Edouard Philippe vainqueur au Havre — Municipales

29 Juin, 2020, 10:33 | Auteur: Lynn Cook
  • Municipales abstention record Philippe réélu et percée verte attendue

Pendant la campagne, Édouard Philippe avait indiqué que tant qu'il serait à Matignon, il ne dirigerait pas la ville.

Le président Emmanuel Macron a voté vers midi au Touquet avant de s'offrir un bain de foule, sans masque.

L'abstention a atteint un niveau historique: près de 60% des électeurs ont boudé ce deuxième tour organisé plus de trois mois et demi après le premier, coronavirus oblige. Il s'est dit dimanche soir "préoccupé" par le niveau de l'abstention.

A la différence des autres grandes villes, l'incertitude était faible à Paris, où la sortante Anne Hidalgo (PS) a contenu au premier tour ses partenaires d'EELV en endossant elle-même un programme résolument écolo.

Sa décision devrait être connue en début de semaine.

Malgré l'énorme portée symbolique du revers à Marseille, Les Républicains ont quant à eux confirmé leur implantation en remportant dès le premier tour bon nombre des villes de plus de 9.000 habitants qu'ils contrôlaient. On savait à 20H00 qu'ils ont emporté Besançon, où Anne Vignot est élue selon des estimations, mais aussi Poitiers, où la candidate EELV Léonore Moncond'huy a revendiqué la victoire face au socialiste Alain Claeys qui tentait un troisième mandat.

A Strasbourg, l'écologiste Jeanne Barseghian l'emporterait, tout comme à Lyon Grégory Doucet, placé loin devant le candidat Yann Cucherat, poulain du maire sortant Gérard Collomb.

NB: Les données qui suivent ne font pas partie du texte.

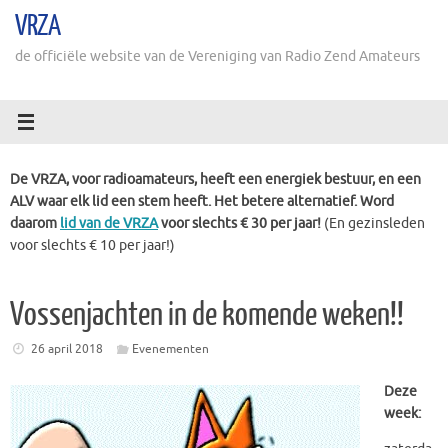
Ga
VRZA
naar
de
de officiële website van de Vereniging van Radio Zend Amateurs
inhoud
De VRZA, voor radioamateurs, heeft een energiek bestuur, en een
ALV waar elk lid een stem heeft. Het betere alternatief. Word
daarom
lid van de VRZA
voor slechts € 30 per jaar!
(En gezinsleden
voor slechts € 10 per jaar!)
Vossenjachten in de komende weken!!
26 april 2018
Evenementen
Deze
week:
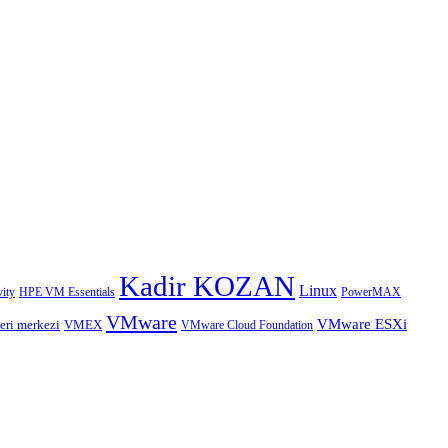
Kadir KOZAN
Linux
HPE VM Essentials
PowerMAX
ity
VMware
VMware ESXi
eri merkezi
VMEX
VMware Cloud Foundation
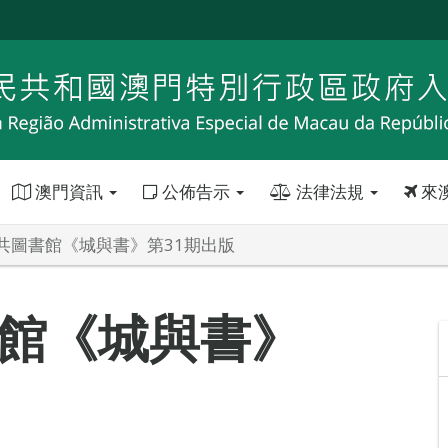
澳門資訊
公佈告示
法律法規
來
共圖書館《城與書》第31期出版
館《城與書》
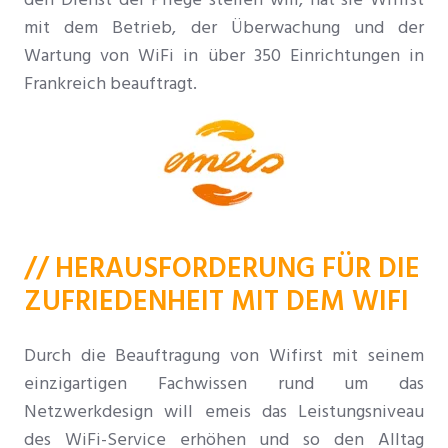
mit dem Betrieb, der Überwachung und der
Wartung von WiFi in über 350 Einrichtungen in
Frankreich beauftragt.
// HERAUSFORDERUNG FÜR DIE
ZUFRIEDENHEIT MIT DEM WIFI
Durch die Beauftragung von Wifirst mit seinem
einzigartigen Fachwissen rund um das
Netzwerkdesign
will emeis das Leistungsniveau
des WiFi-Service erhöhen und so den Alltag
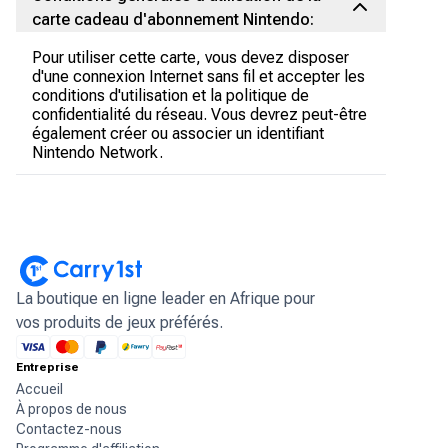
carte cadeau d'abonnement Nintendo:
Pour utiliser cette carte, vous devez disposer
d'une connexion Internet sans fil et accepter les
conditions d'utilisation et la politique de
confidentialité du réseau. Vous devrez peut-être
également créer ou associer un identifiant
Nintendo Network.
La boutique en ligne leader en Afrique pour
vos produits de jeux préférés.
Entreprise
Accueil
À propos de nous
Contactez-nous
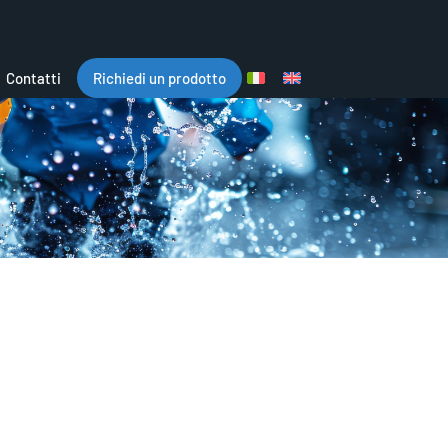
Contatti
Richiedi un prodotto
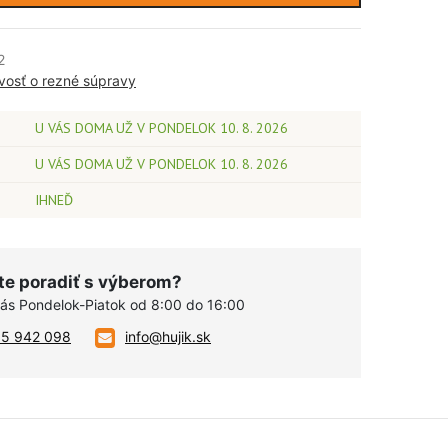
2
ivosť o rezné súpravy
U VÁS DOMA UŽ V PONDELOK 10. 8. 2026
U VÁS DOMA UŽ V PONDELOK 10. 8. 2026
IHNEĎ
te poradiť s výberom?
vás Pondelok-Piatok od 8:00 do 16:00
05 942 098
info@hujik.sk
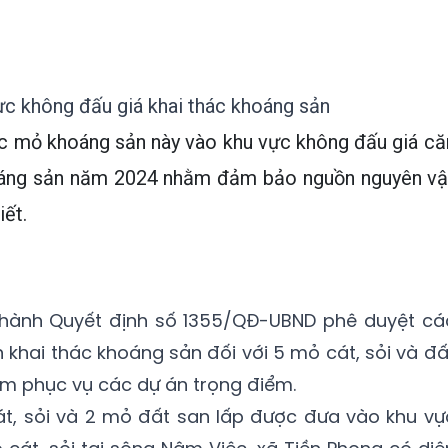
c không đấu giá khai thác khoáng sản
ác mỏ khoáng sản này vào khu vực không đấu giá că
hoáng sản năm 2024 nhằm đảm bảo nguồn nguyên vậ
iết.
 hành Quyết định số 1355/QĐ-UBND phê duyệt cá
 khai thác khoáng sản đối với 5 mỏ cát, sỏi và đấ
ằm phục vụ các dự án trọng điểm.
át, sỏi và 2 mỏ đất san lấp được đưa vào khu vự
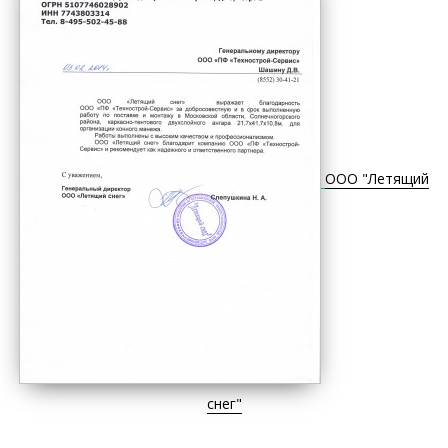
ООО "Летящий
снег"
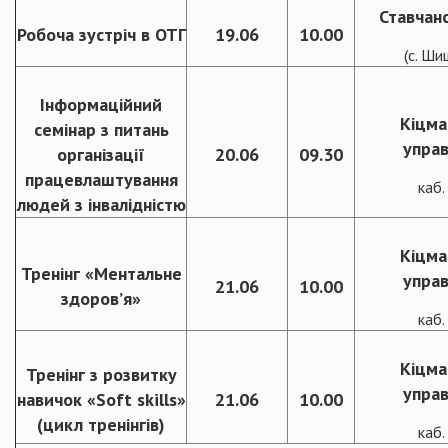
Ставчан
Робоча зустріч в ОТГ
19.06
10.00
(с. Ши
Інформаційний
Кіцма
семінар з питань
управ
організації
20.06
09.30
працевлаштування
каб
людей з інвалідністю
Кіцма
Тренінг «Ментальне
управ
21.06
10.00
здоров’я»
каб
Кіцма
Тренінг з розвитку
управ
навичок «Soft skills»
21.06
10.00
(цикл тренінгів)
каб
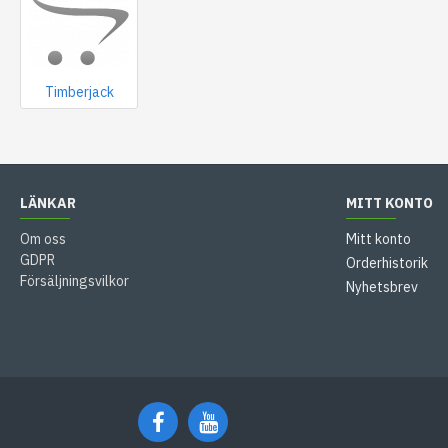
Timberjack
LÄNKAR
MITT KONTO
Om oss
Mitt konto
GDPR
Orderhistorik
Försäljningsvilkor
Nyhetsbrev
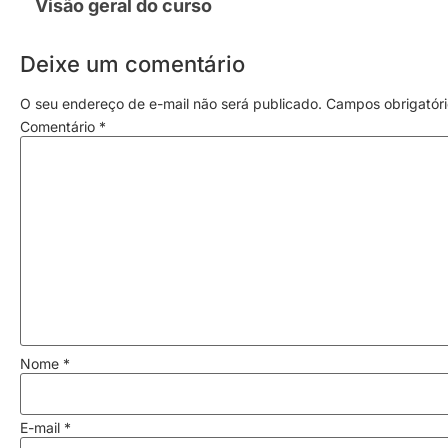
Visão geral do curso
Deixe um comentário
O seu endereço de e-mail não será publicado.
Campos obrigatór
Comentário
*
Nome
*
E-mail
*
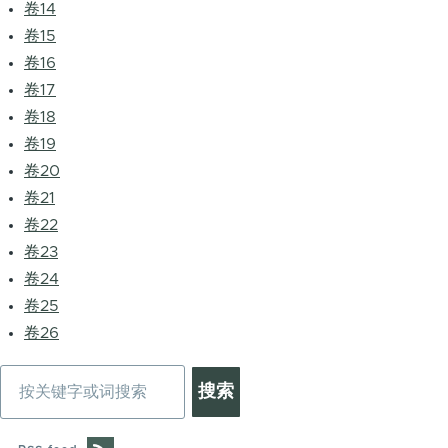
卷14
卷15
卷16
卷17
卷18
卷19
卷20
卷21
卷22
卷23
卷24
卷25
卷26
搜
索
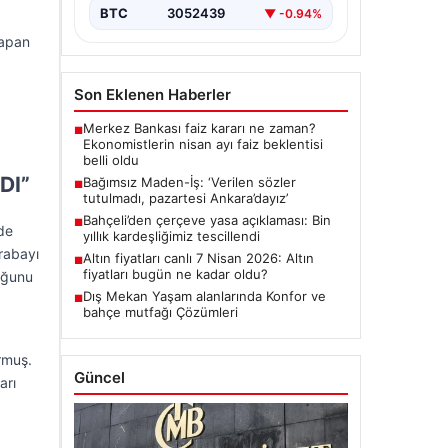
BTC
3052439
▼ -0.94%
yapan
Son Eklenen Haberler
Merkez Bankası faiz kararı ne zaman?
■
Ekonomistlerin nisan ayı faiz beklentisi
belli oldu
DI”
Bağımsız Maden-İş: ‘Verilen sözler
■
tutulmadı, pazartesi Ankara’dayız’
Bahçeli’den çerçeve yasa açıklaması: Bin
■
de
yıllık kardeşliğimiz tescillendi
rabayı
Altın fiyatları canlı 7 Nisan 2026: Altın
■
fiyatları bugün ne kadar oldu?
duğunu
Dış Mekan Yaşam alanlarında Konfor ve
■
bahçe mutfağı Çözümleri
rmuş.
Güncel
arı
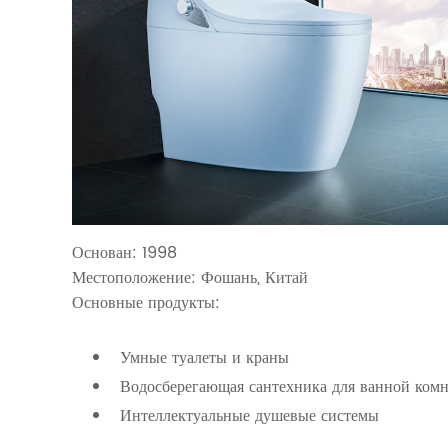
Основан: 1998
Местоположение: Фошань, Китай
Основные продукты:
Умные туалеты и краны
Водосберегающая сантехника для ванной ком
Интеллектуальные душевые системы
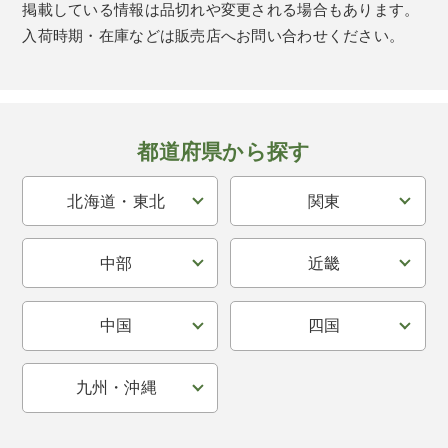
掲載している情報は品切れや変更される場合もあります。
入荷時期・在庫などは販売店へお問い合わせください。
都道府県から探す
北海道・東北
関東
中部
近畿
中国
四国
九州・沖縄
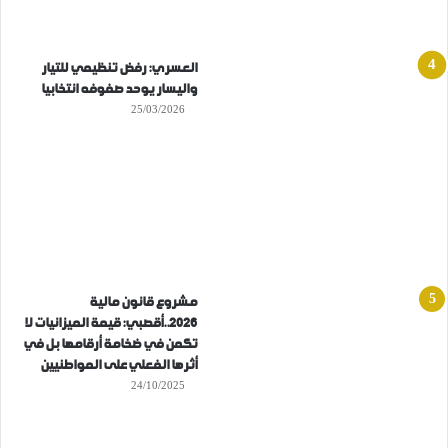
العسري: رفض تنظيمي للتيار
واليسار يوحد صفوفه انتخابيا
25/03/2026
مشروع قانون مالية
2026..أقصبي: قيمة الميزانيات لا
تكمن في ضخامة أرقامها بل في
أثرها الفعلي على المواطنيين
24/10/2025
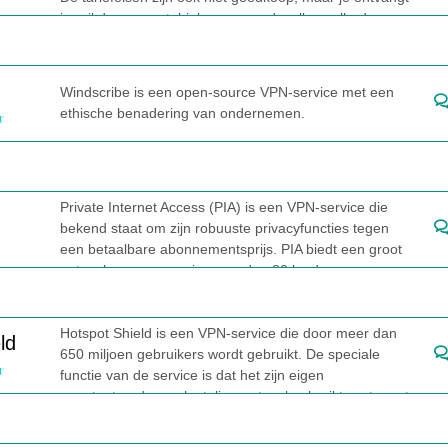
in ruil daarvoor stabiele en razendsnelle snelheden en
elke bescherming en innovatieve datasolutions.
Windscribe is een open-source VPN-service met een
ethische benadering van ondernemen.
Private Internet Access (PIA) is een VPN-service die
bekend staat om zijn robuuste privacyfuncties tegen
een betaalbare abonnementsprijs. PIA biedt een groot
netwerk van servers in meer dan 80 landen,
onbeperkte apparaataansluitingen en geavanceerde
beveiligingstools, naast een gebruiksvriendelijke
interface.
Hotspot Shield is een VPN-service die door meer dan
ld
650 miljoen gebruikers wordt gebruikt. De speciale
functie van de service is dat het zijn eigen
gepatenteerde versleutelingprotocol gebruikt, wat zorgt
voor nog betrouwbaardere beveiliging en anonimiteit.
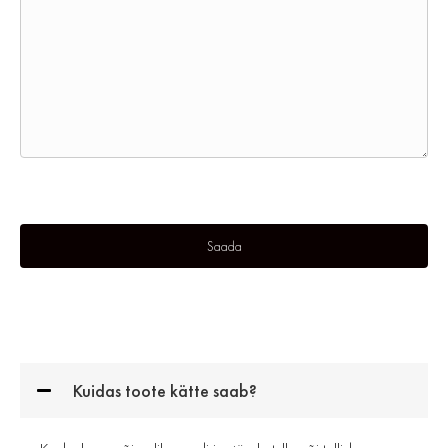
Kuidas toote kätte saab?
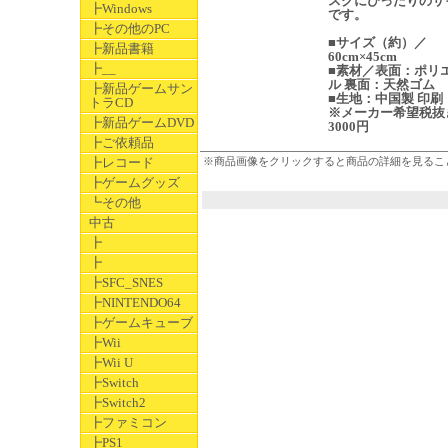
スクにぴったりのサ
┣Windows
です。
┣その他のPC
■サイズ（約）／
┣新品書籍
60cm×45cm
┣__
■素材／表面：ポリ
ル 裏面：天然ゴム
┣新品ゲームサン
■生地：中国製 印刷
トラCD
※メーカー希望税抜
┣新品ゲームDVD
3000円
┣ご依頼品
┣レコード
※商品画像をクリックすると商品の詳細を見るこ
┣ゲームグッズ
┗その他
中古
┣
┣
┣SFC_SNES
┣NINTENDO64
┣ゲームキューブ
┣Wii
┣Wii U
┣Switch
┣Switch2
┣ファミコン
┣PS1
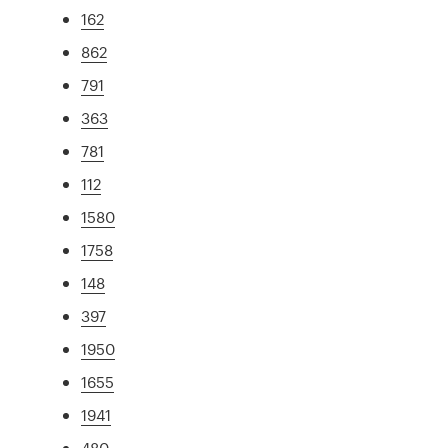
162
862
791
363
781
112
1580
1758
148
397
1950
1655
1941
480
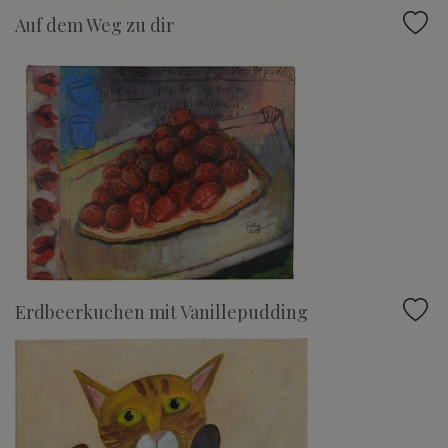
Auf dem Weg zu dir
Erdbeerkuchen mit Vanillepudding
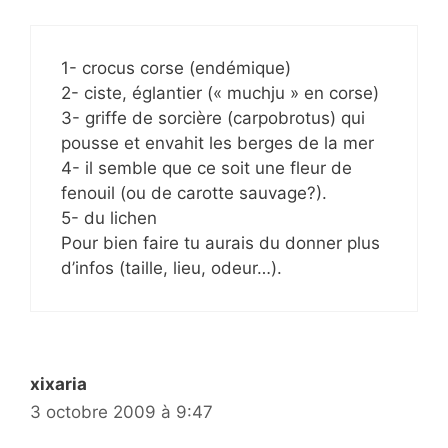
1- crocus corse (endémique)
2- ciste, églantier (« muchju » en corse)
3- griffe de sorcière (carpobrotus) qui
pousse et envahit les berges de la mer
4- il semble que ce soit une fleur de
fenouil (ou de carotte sauvage?).
5- du lichen
Pour bien faire tu aurais du donner plus
d’infos (taille, lieu, odeur…).
xixaria
3 octobre 2009 à 9:47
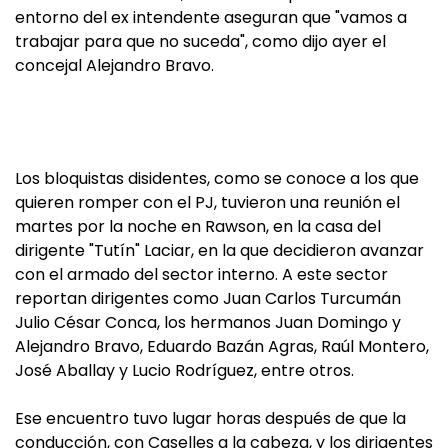
entorno del ex intendente aseguran que "vamos a
trabajar para que no suceda", como dijo ayer el
concejal Alejandro Bravo.
Los bloquistas disidentes, como se conoce a los que
quieren romper con el PJ, tuvieron una reunión el
martes por la noche en Rawson, en la casa del
dirigente "Tutín" Laciar, en la que decidieron avanzar
con el armado del sector interno. A este sector
reportan dirigentes como Juan Carlos Turcumán
Julio César Conca, los hermanos Juan Domingo y
Alejandro Bravo, Eduardo Bazán Agras, Raúl Montero,
José Aballay y Lucio Rodríguez, entre otros.
Ese encuentro tuvo lugar horas después de que la
conducción, con Caselles a la cabeza, y los dirigentes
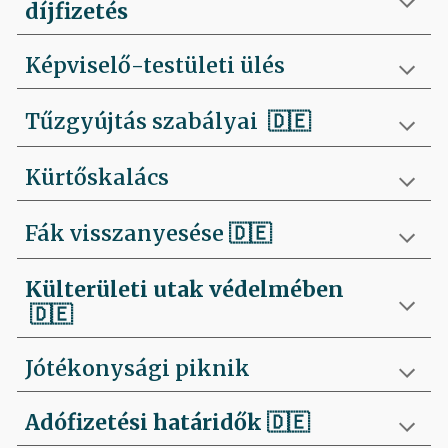
díjfizetés
Képviselő-testületi ülés
Tűzgyújtás szabályai
🇩🇪
Kürtőskalács
Fák visszanyesése
🇩🇪
Külterületi utak védelmében
🇩🇪
Jótékonysági piknik
Adófizetési határidők
🇩🇪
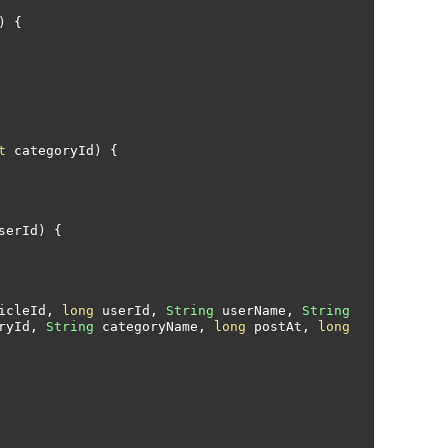
)
{
t
 categoryId
)
{
serId
)
{
icleId
,
long
 userId
,
String
 userName
,
String
ryId
,
String
 categoryName
,
long
 postAt
,
long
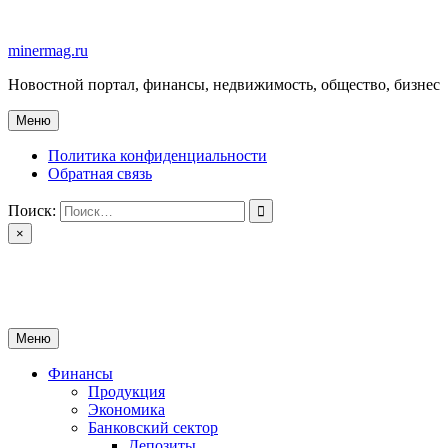
Перейти
к
minermag.ru
содержимому
Новостной портал, финансы, недвижимость, общество, бизнес
Меню
Политика конфиденциальности
Обратная связь
Поиск:
×
minermag.ru
Новостной портал, финансы, недвижимость, общество, бизнес
Меню
Финансы
Продукция
Экономика
Банковский сектор
Депозиты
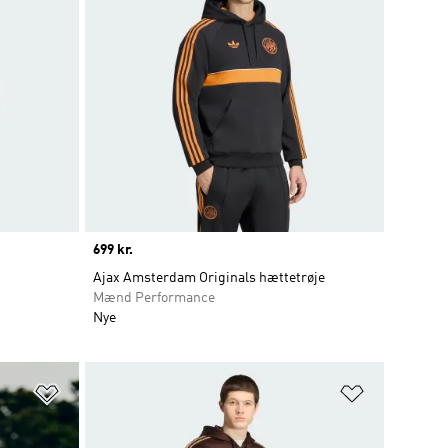
Price
699 kr.
Ajax Amsterdam Originals hættetrøje
Mænd Performance
Nye
Føj til ønskeliste
Føj til ønsk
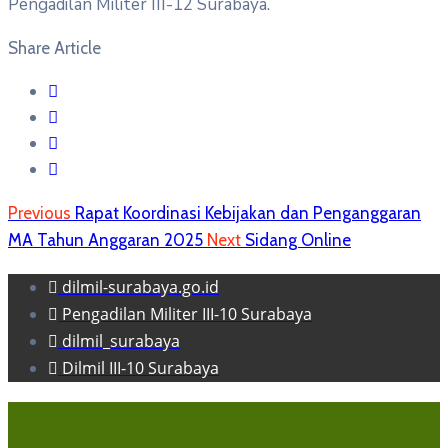
Pengadilan Militer III-12 Surabaya.
Share Article
Previous
Rapat Koordinasi Kebijakan dan Penganggaran
MA Tahun Anggaran 2025
Next
Sidang Online
dilmil-surabaya.go.id
Pengadilan Militer III-10 Surabaya
dilmil_surabaya
Dilmil III-10 Surabaya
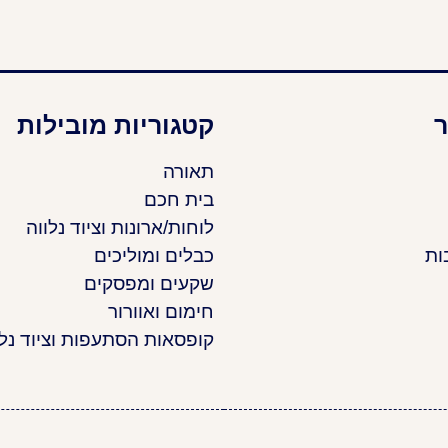
ר
קטגוריות מובילות
תאורה
בית חכם
לוחות/ארונות וציוד נלווה
ות
כבלים ומוליכים
שקעים ומפסקים
חימום ואוורור
קופסאות הסתעפות וציוד נלו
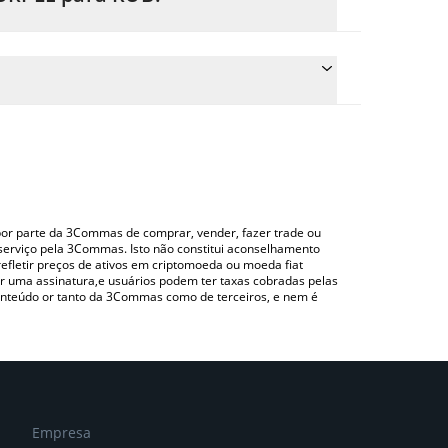
reço de conversão do PURPLE para RUB
spondente e converterá automaticamente o valor
ando uma plataforma de troca Crypto Exchange ou
ara verificar o último preço de Purple nas
o por parte da 3Commas de comprar, vender, fazer trade ou
serviço pela 3Commas. Isto não constitui aconselhamento
efletir preços de ativos em criptomoeda ou moeda fiat
 uma assinatura,e usuários podem ter taxas cobradas pelas
conteúdo or tanto da 3Commas como de terceiros, e nem é
Empresa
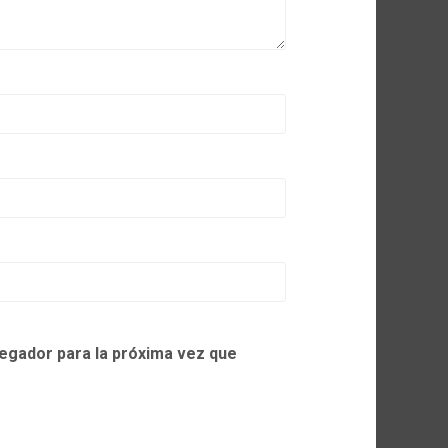
egador para la próxima vez que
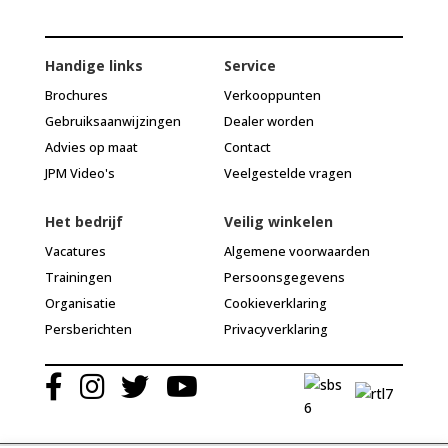
Handige links
Service
Brochures
Verkooppunten
Gebruiksaanwijzingen
Dealer worden
Advies op maat
Contact
JPM Video's
Veelgestelde vragen
Het bedrijf
Veilig winkelen
Vacatures
Algemene voorwaarden
Trainingen
Persoonsgegevens
Organisatie
Cookieverklaring
Persberichten
Privacyverklaring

Selon un autre sondage Ipsos Sopra Steria pour FranceTV, Radio France, LCP et Public Sénat, 43 % des sondés souhaitent qu'Emmanuel Macron procède à un remaniement limité en gardant Edouard Philippe, 24 % qu'il continue avec le Premier ministre et l'équipe actuelle et 33 % qu'il change son chef de gouvernement. En battant le maire LR sortant Jean-Marc Pujol avec 53,1 à 54% des voix selon les estimations, Louis Aliot redonne au parti de Marine Le Pen, qui a également remporté Bruay-la-Bussière (Pas-de-Calais) et Moissac (Tarn-et-Garonne) le contrôle de sa première ville de plus de 100.000 habitants depuis 1995 et Toulon. Le PS a donc conservé Paris, Lille, Rennes, Nantes, Le Mans, Clermont-Ferrand, Dijon et a ravi Nancy, Montpellier et Saint-Denis, fief du parti communiste. Mais une défaite à Marseille, que la droite détient depuis 25 ans, ou à Toulouse, la quatrième ville de France, aurait une forte résonance politique.

Les conseillers municipaux, élus pour six ans, se réuniront ensuite du vendredi 3 au dimanche 5 juillet pour élire les maires et leurs adjoints.

Michèle Rubirola, à la tête d'une coalition de gauche, est arrivée largement en tête à Marseille lors du second tour des municipales, devant la candidate LR Martine Vassal, selon deux estimations des instituts de sondages.